• _EXCERPT TO READ_:

******

The City's position that it has suffered an antitrust injury is an attempt to equate the submission of bids and filing of petitions with actual competition. The City's complaint states that the City engaged in "negotiations with Allegheny Power for the provision of electric utility service to the Redevelopment Zones, subject to Allegheny Power obtaining a certificate from the PUC." Compl. p 41. The City acknowledges that competition was not possible without PUC approval when it requested that the PUC "take actions necessary to allow choice and competition for retail electric service" in the Redevelopment Zones. JA at 194. Thus, we need not resolve the issue of whether Duquesne Light's certificate to provide electricity to the Redevelopment Zones was exclusive. Rather, it is sufficient that we can determine from the face of the complaint that Allegheny Power never had the certificate from the PUC necessary to permit it to provide power in the Redevelopment Zones. It never did compete, and, therefore, any injury to the City did not result from a lessening of competition. In fact, as the district court correctly points out, the actions of the utilities merely maintained the status quo. Thus, the utilities' purported antitrust violation can only be said to have been competition-neutral and as such, is not actionable. See Atlantic Richfield Co. v. USA Petroleum Co., 495 U.S. 328, 344, 110 S.Ct. 1884, 109 L.Ed.2d 333 (1990) (stating that "[t]he antitrust injury requirement ensures that a plaintiff can recover only if the loss stems from a competition-reducing aspect or effect of the defendant's behavior").

******

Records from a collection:

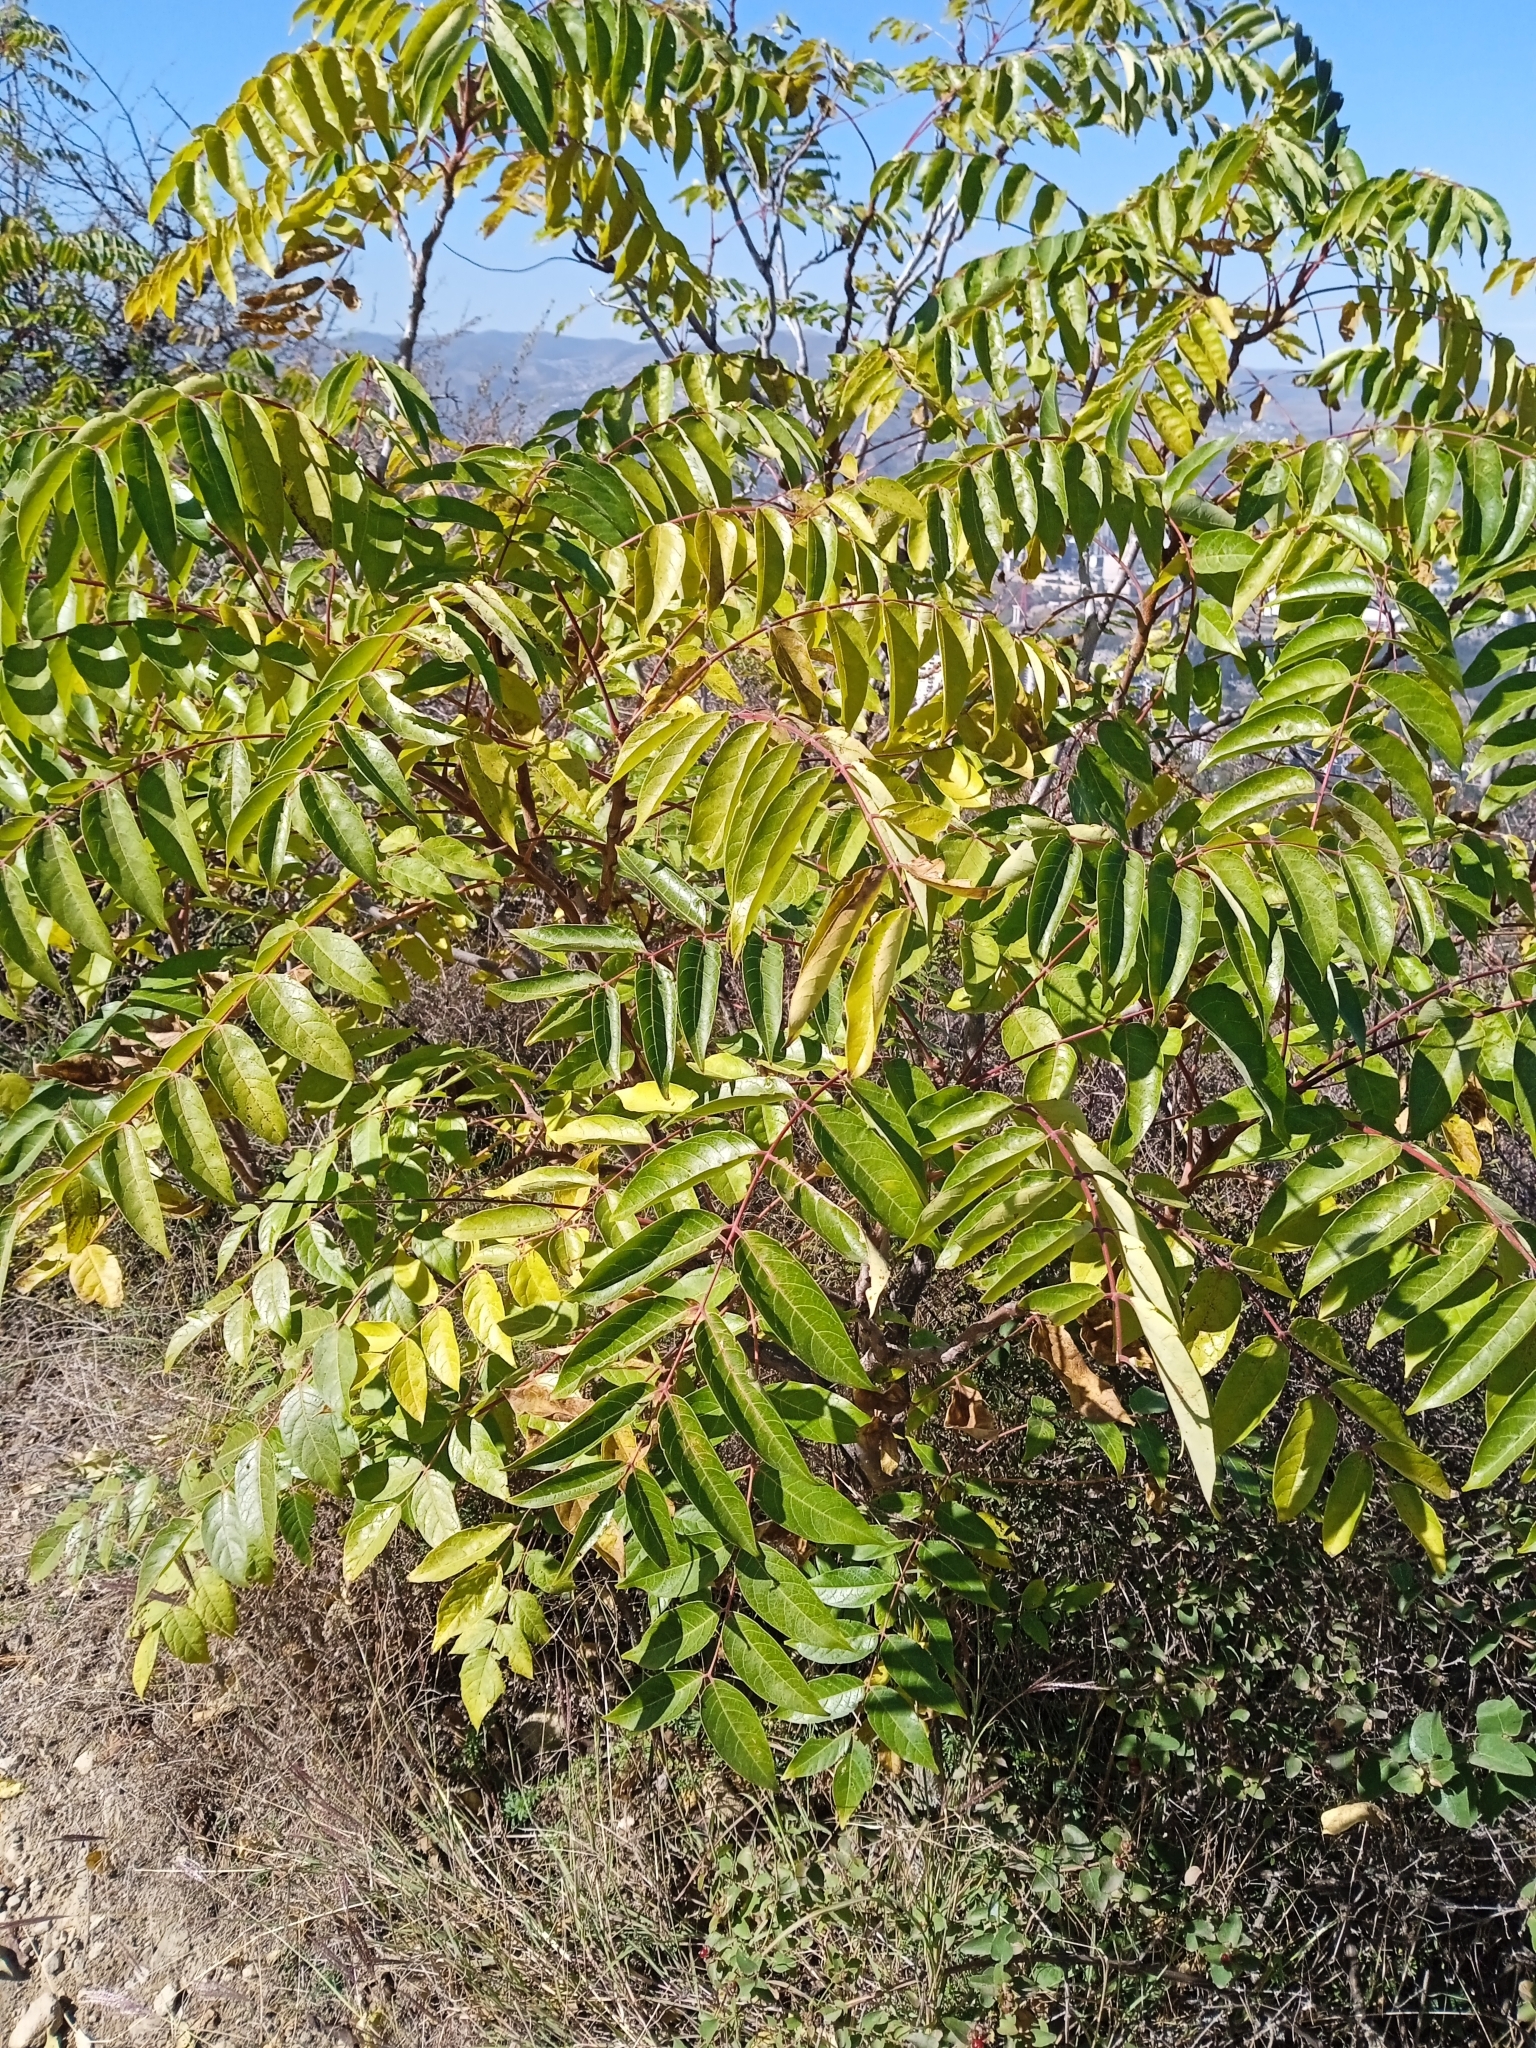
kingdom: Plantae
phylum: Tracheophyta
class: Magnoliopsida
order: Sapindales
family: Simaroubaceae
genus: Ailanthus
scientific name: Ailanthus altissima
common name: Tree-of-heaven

******

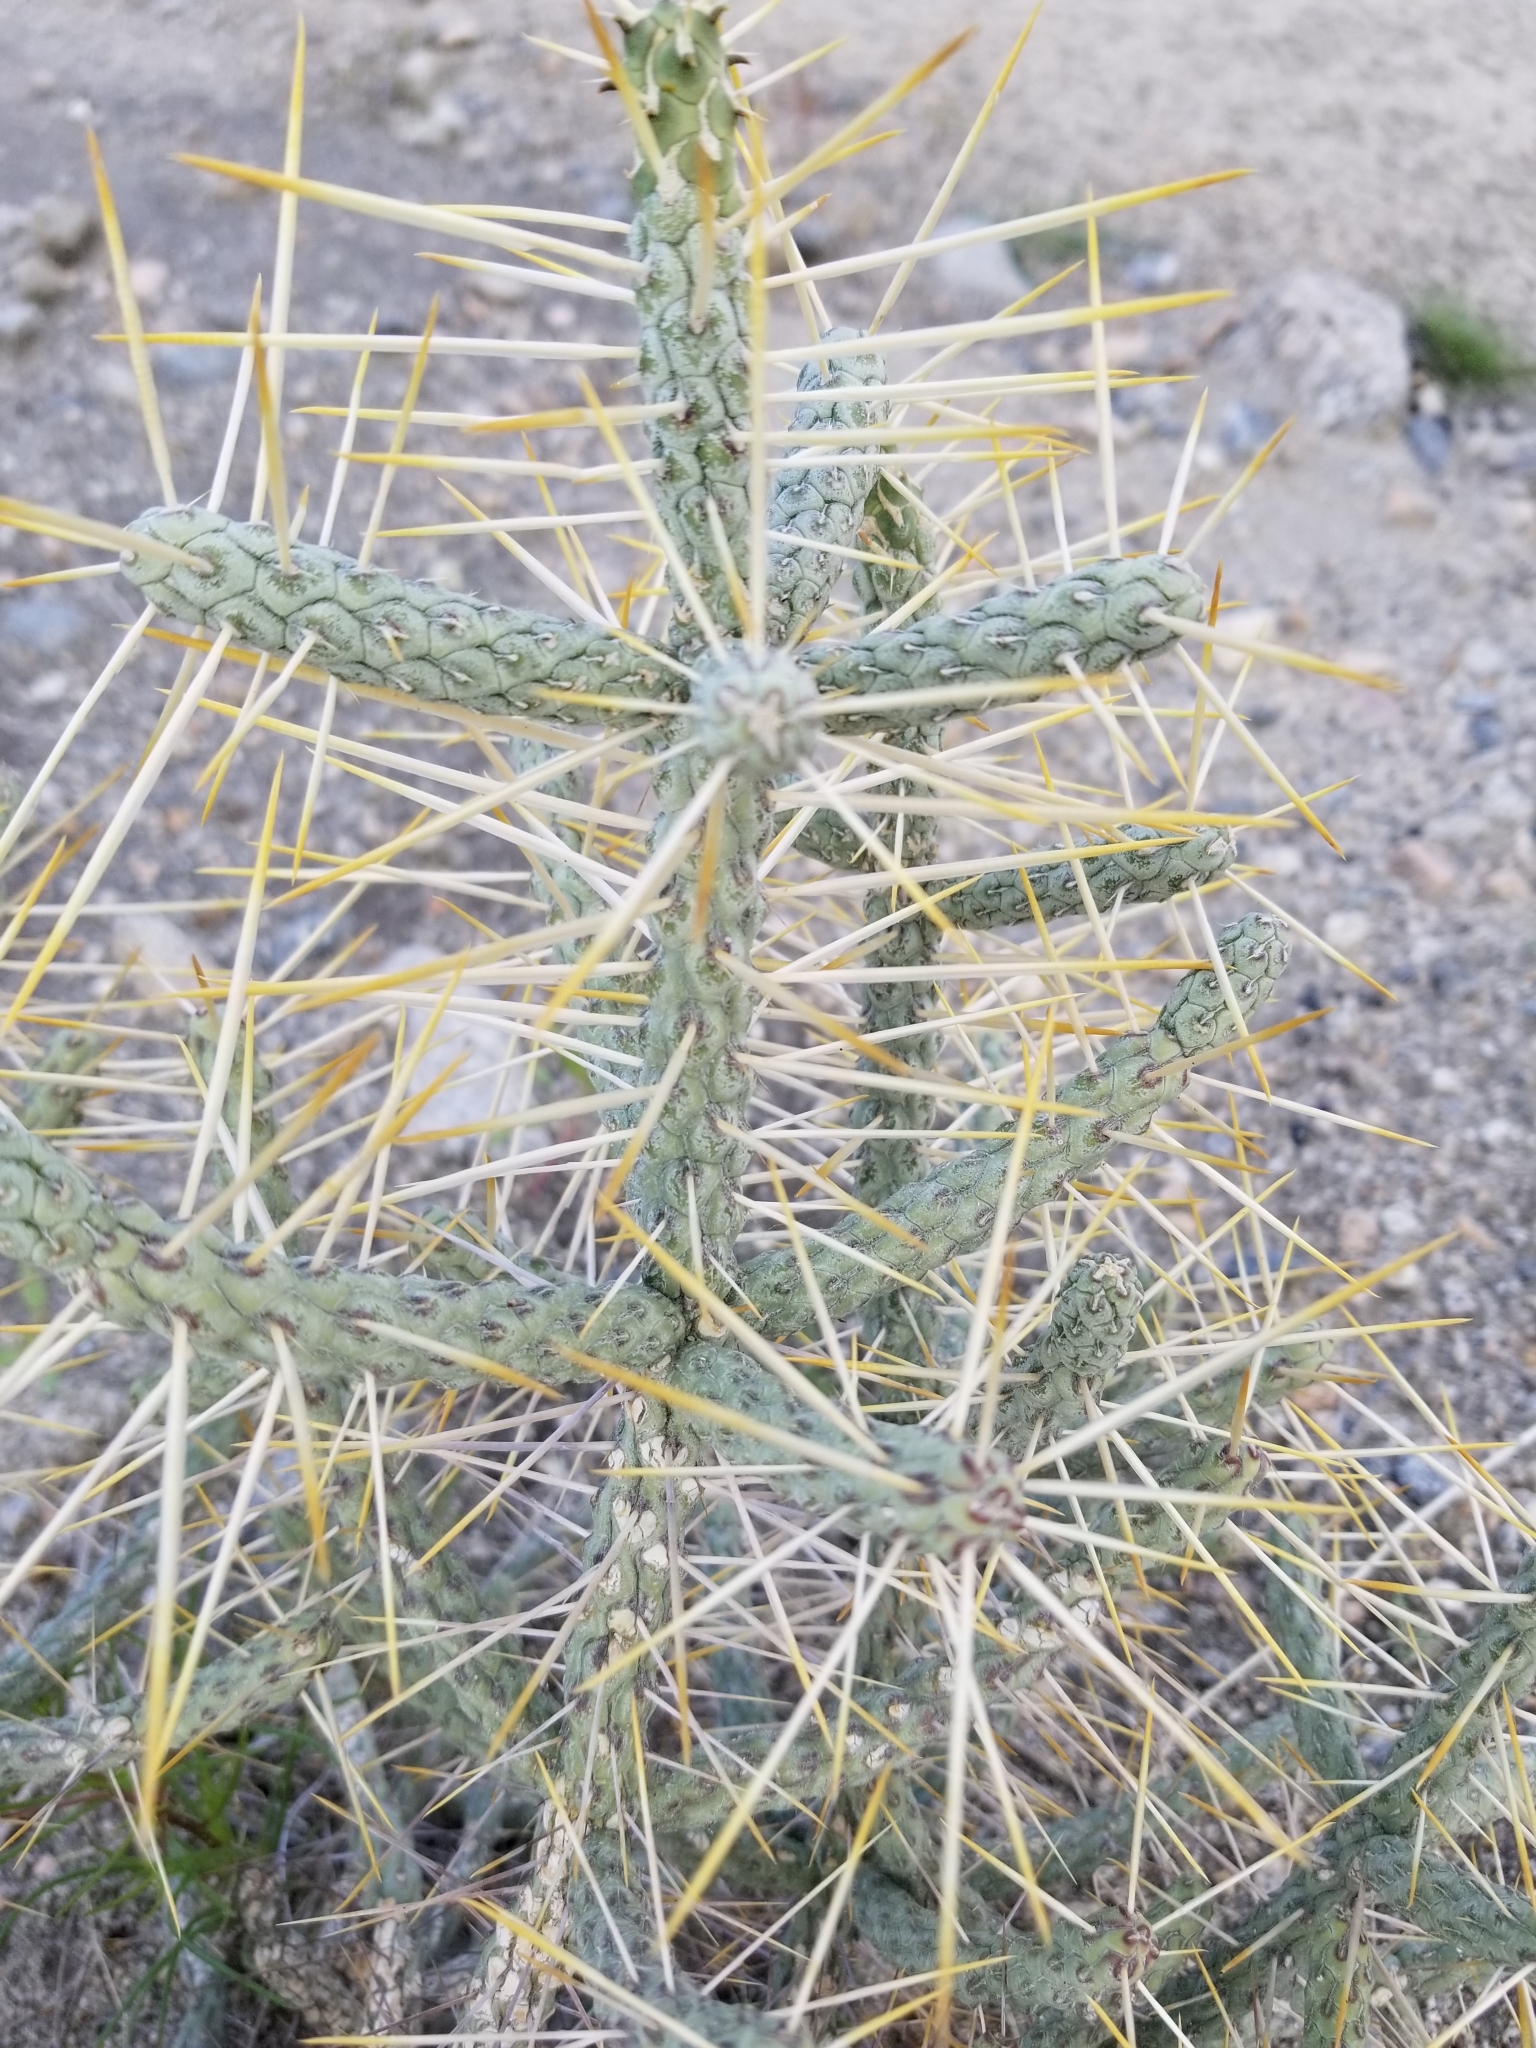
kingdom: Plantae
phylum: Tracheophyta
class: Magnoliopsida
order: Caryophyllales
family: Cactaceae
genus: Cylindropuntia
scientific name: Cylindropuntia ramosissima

******

Can you duplicate the whole passage on antitrust injury word for word? Rely solely on the passage on antitrust injury.

• _WRITTEN REPLY_:
The City's position that it has suffered an antitrust injury is an attempt to equate the submission of bids and filing of petitions with actual competition. The City's complaint states that the City engaged in "negotiations with Allegheny Power for the provision of electric utility service to the Redevelopment Zones, subject to Allegheny Power obtaining a certificate from the PUC." Compl. p 41. The City acknowledges that competition was not possible without PUC approval when it requested that the PUC "take actions necessary to allow choice and competition for retail electric service" in the Redevelopment Zones. JA at 194. Thus, we need not resolve the issue of whether Duquesne Light's certificate to provide electricity to the Redevelopment Zones was exclusive. Rather, it is sufficient that we can determine from the face of the complaint that Allegheny Power never had the certificate from the PUC necessary to permit it to provide power in the Redevelopment Zones. It never did compete, and, therefore, any injury to the City did not result from a lessening of competition. In fact, as the district court correctly points out, the actions of the utilities merely maintained the status quo. Thus, the utilities' purported antitrust violation can only be said to have been competition-neutral and as such, is not actionable. See Atlantic Richfield Co. v. USA Petroleum Co., 495 U.S. 328, 344, 110 S.Ct. 1884, 109 L.Ed.2d 333 (1990) (stating that "[t]he antitrust injury requirement ensures that a plaintiff can recover only if the loss stems from a competition-reducing aspect or effect of the defendant's behavior").